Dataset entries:

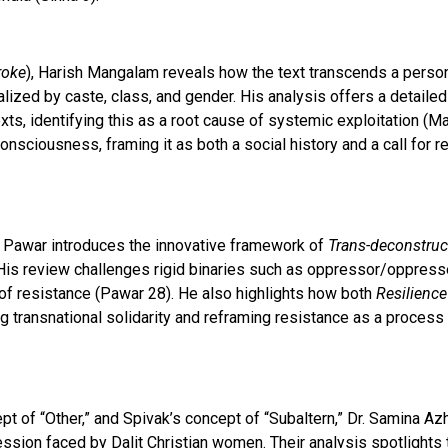
roke
), Harish Mangalam reveals how the text transcends a person
alized by caste, class, and gender. His analysis offers a detaile
xts, identifying this as a root cause of systemic exploitation 
sciousness, framing it as both a social history and a call for 
o Pawar introduces the innovative framework of
Trans-deconstru
 His review challenges rigid binaries such as oppressor/oppresse
 of resistance (Pawar 28). He also highlights how both
Resilience
ng transnational solidarity and reframing resistance as a process 
pt of “Other,” and Spivak’s concept of “Subaltern,” Dr. Samina Az
sion faced by Dalit Christian women. Their analysis spotlights t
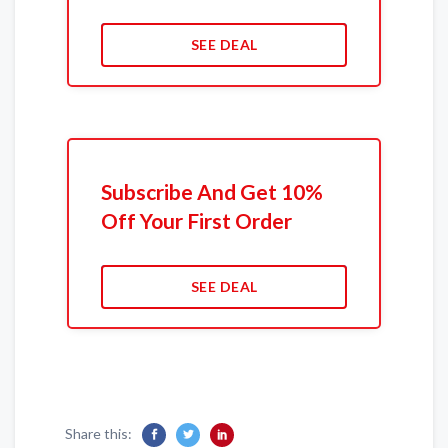
SEE DEAL
Subscribe And Get 10%
Off Your First Order
SEE DEAL
Share this:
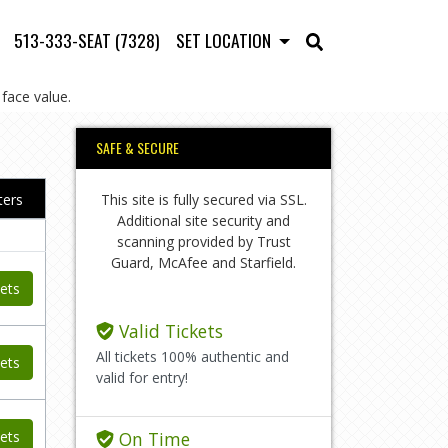
513-333-SEAT (7328)
SET LOCATION
face value.
SAFE & SECURE
This site is fully secured via SSL.
lters
Additional site security and
scanning provided by Trust
Guard, McAfee and Starfield.
ets
Valid Tickets
All tickets 100% authentic and
ets
valid for entry!
ets
On Time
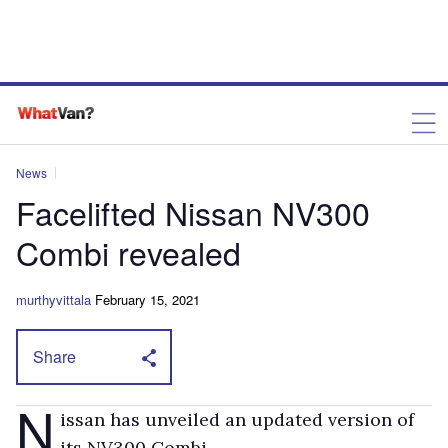
News
Facelifted Nissan NV300
Combi revealed
murthyvittala
February 15, 2021
Share
N
issan has unveiled an updated version of
its NV300 Combi.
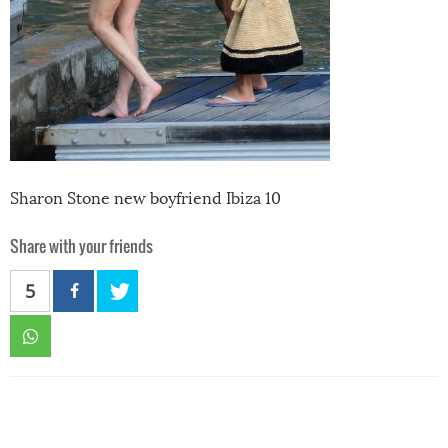
Sharon Stone new boyfriend Ibiza 10
Share with your friends
5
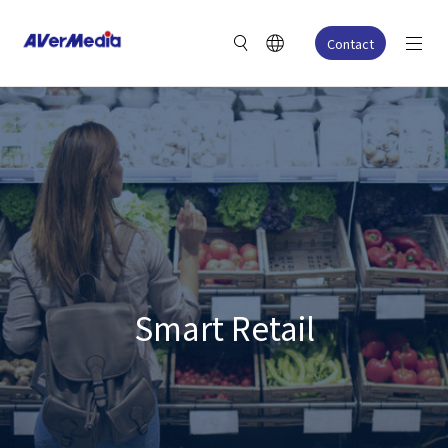
Contact
Smart Retail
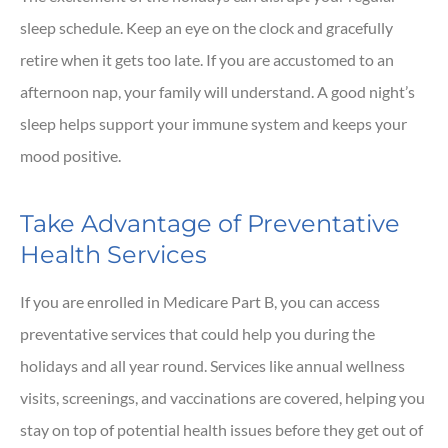
sleep schedule. Keep an eye on the clock and gracefully
retire when it gets too late. If you are accustomed to an
afternoon nap, your family will understand. A good night’s
sleep helps support your immune system and keeps your
mood positive.
Take Advantage of Preventative
Health Services
If you are enrolled in Medicare Part B, you can access
preventative services that could help you during the
holidays and all year round. Services like annual wellness
visits, screenings, and vaccinations are covered, helping you
stay on top of potential health issues before they get out of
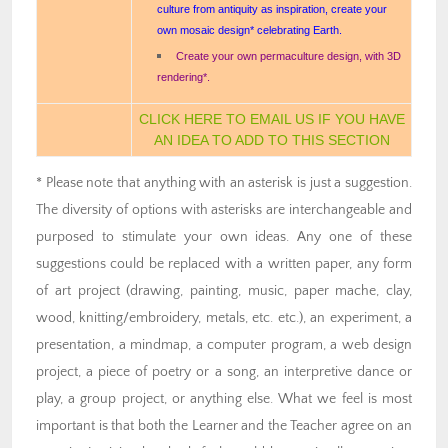
culture from antiquity as inspiration, create your
own mosaic design* celebrating Earth.
Create your own permaculture design, with 3D
rendering*.
CLICK HERE TO EMAIL US IF YOU HAVE
AN IDEA TO ADD TO THIS SECTION
* Please note that anything with an asterisk is just a suggestion.
The diversity of options with asterisks are interchangeable and
purposed to stimulate your own ideas. Any one of these
suggestions could be replaced with a written paper, any form
of art project (drawing, painting, music, paper mache, clay,
wood, knitting/embroidery, metals, etc. etc.), an experiment, a
presentation, a mindmap, a computer program, a web design
project, a piece of poetry or a song, an interpretive dance or
play, a group project, or anything else. What we feel is most
important is that both the Learner and the Teacher agree on an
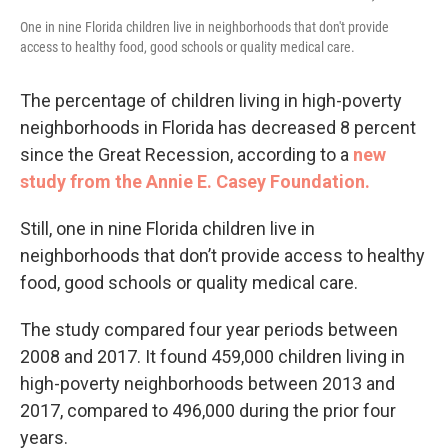
One in nine Florida children live in neighborhoods that don't provide
access to healthy food, good schools or quality medical care.
The percentage of children living in high-poverty
neighborhoods in Florida has decreased 8 percent
since the Great Recession, according to a
new
study from the Annie E. Casey Foundation.
Still, one in nine Florida children live in
neighborhoods that don’t provide access to healthy
food, good schools or quality medical care.
The study compared four year periods between
2008 and 2017. It found 459,000 children living in
high-poverty neighborhoods between 2013 and
2017, compared to 496,000 during the prior four
years.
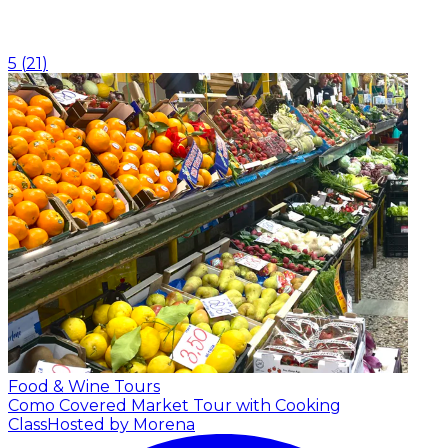
5
(
21
)
Food & Wine Tours
Como Covered Market Tour with Cooking
Class
Hosted by Morena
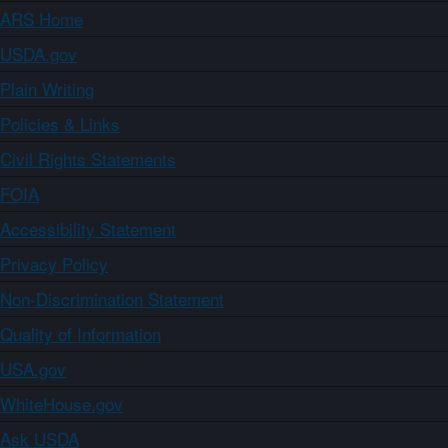
ARS Home
USDA.gov
Plain Writing
Policies & Links
Civil Rights Statements
FOIA
Accessibility Statement
Privacy Policy
Non-Discrimination Statement
Quality of Information
USA.gov
WhiteHouse.gov
Ask USDA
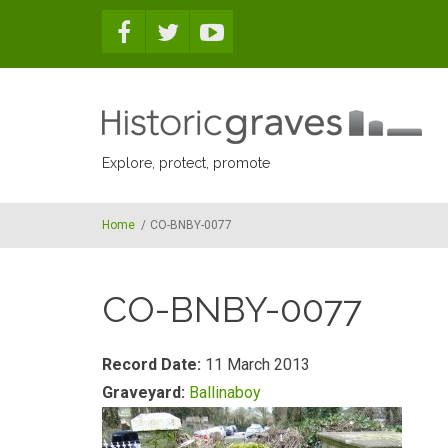
Skip to main content
Explore, protect, promote
Home
/
CO-BNBY-0077
CO-BNBY-0077
Record Date:
11 March 2013
Graveyard:
Ballinaboy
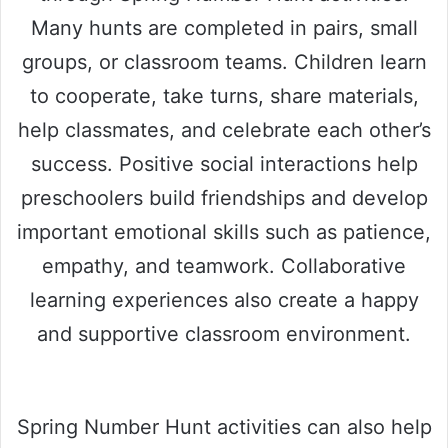
Many hunts are completed in pairs, small
groups, or classroom teams. Children learn
to cooperate, take turns, share materials,
help classmates, and celebrate each other’s
success. Positive social interactions help
preschoolers build friendships and develop
important emotional skills such as patience,
empathy, and teamwork. Collaborative
learning experiences also create a happy
and supportive classroom environment.
Spring Number Hunt activities can also help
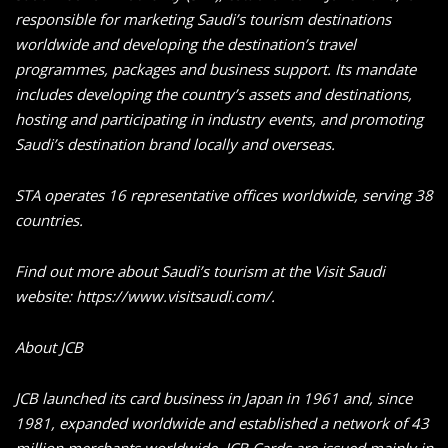
responsible for marketing Saudi’s tourism destinations
worldwide and developing the destination’s travel
programmes, packages and business support. Its mandate
includes developing the country’s assets and destinations,
hosting and participating in industry events, and promoting
Saudi’s destination brand locally and overseas.
STA operates 16 representative offices worldwide, serving 38
countries.
Find out more about Saudi’s tourism at the Visit Saudi
website: https://www.visitsaudi.com/.
About JCB
JCB launched its card business in Japan in 1961 and, since
1981, expanded worldwide and established a network of 43
million merchants worldwide. JCB Cards are issued mainly in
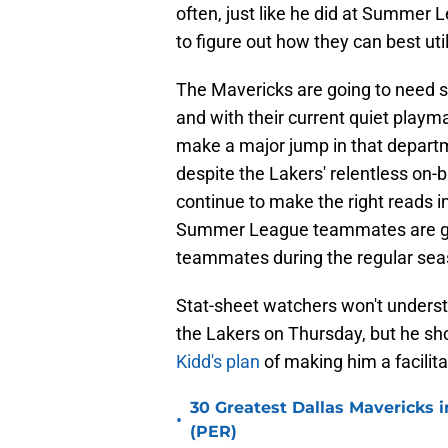
often, just like he did at Summer 
to figure out how they can best uti
The Mavericks are going to need st
and with their current quiet playm
make a major jump in that depart
despite the Lakers' relentless on-b
continue to make the right reads i
Summer League teammates are goi
teammates during the regular sea
Stat-sheet watchers won't unders
the Lakers on Thursday, but he sho
Kidd's plan
of making him a facilit
30 Greatest Dallas Mavericks i
•
(PER)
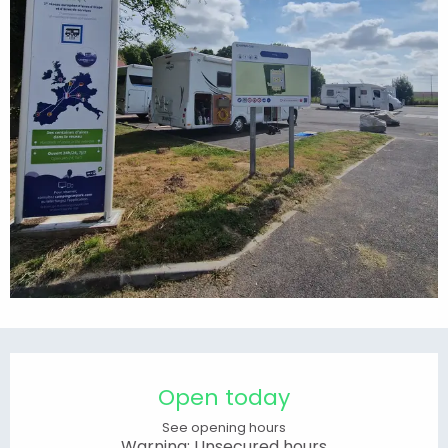
Opening hours & contact details
Open today
See opening hours
Warning: Unsecured hours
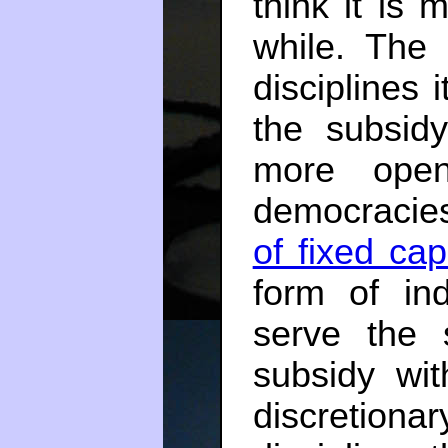
think it is
while. The
disciplines 
the subsid
more open
democracies
of fixed capi
form of ind
serve the
subsidy wi
discretion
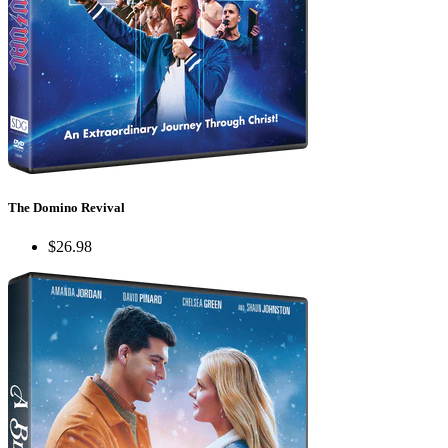
The Domino Revival
$26.98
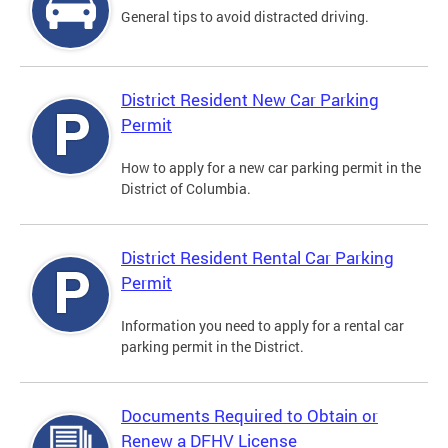
General tips to avoid distracted driving.
District Resident New Car Parking
Permit
How to apply for a new car parking permit in the
District of Columbia.
District Resident Rental Car Parking
Permit
Information you need to apply for a rental car
parking permit in the District.
Documents Required to Obtain or
Renew a DFHV License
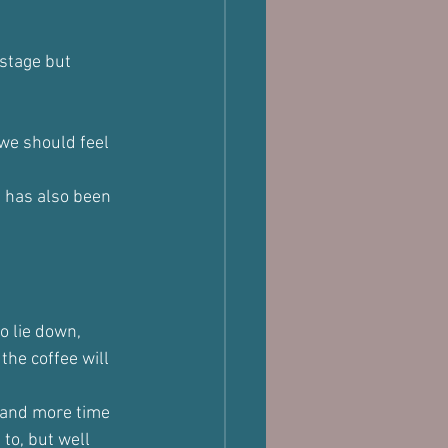
 stage but 
we should feel 
e has also been 
o lie down, 
the coffee will 
 and more time 
to, but well 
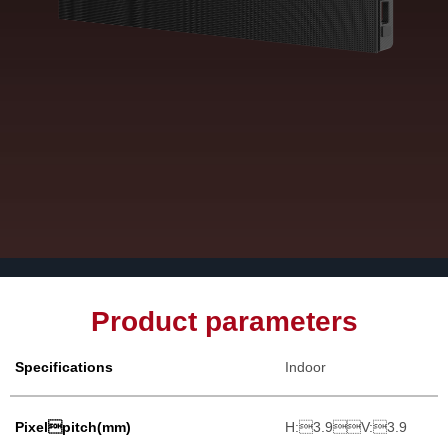
Product parameters
Specifications
Indoor
Pixelpitch(mm)
H:3.9V:3.9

## Your goal
In the records above, find each line that mentions the string "make", then copy it.

## Your solution
make a major jump in that depart
continue to make the right reads i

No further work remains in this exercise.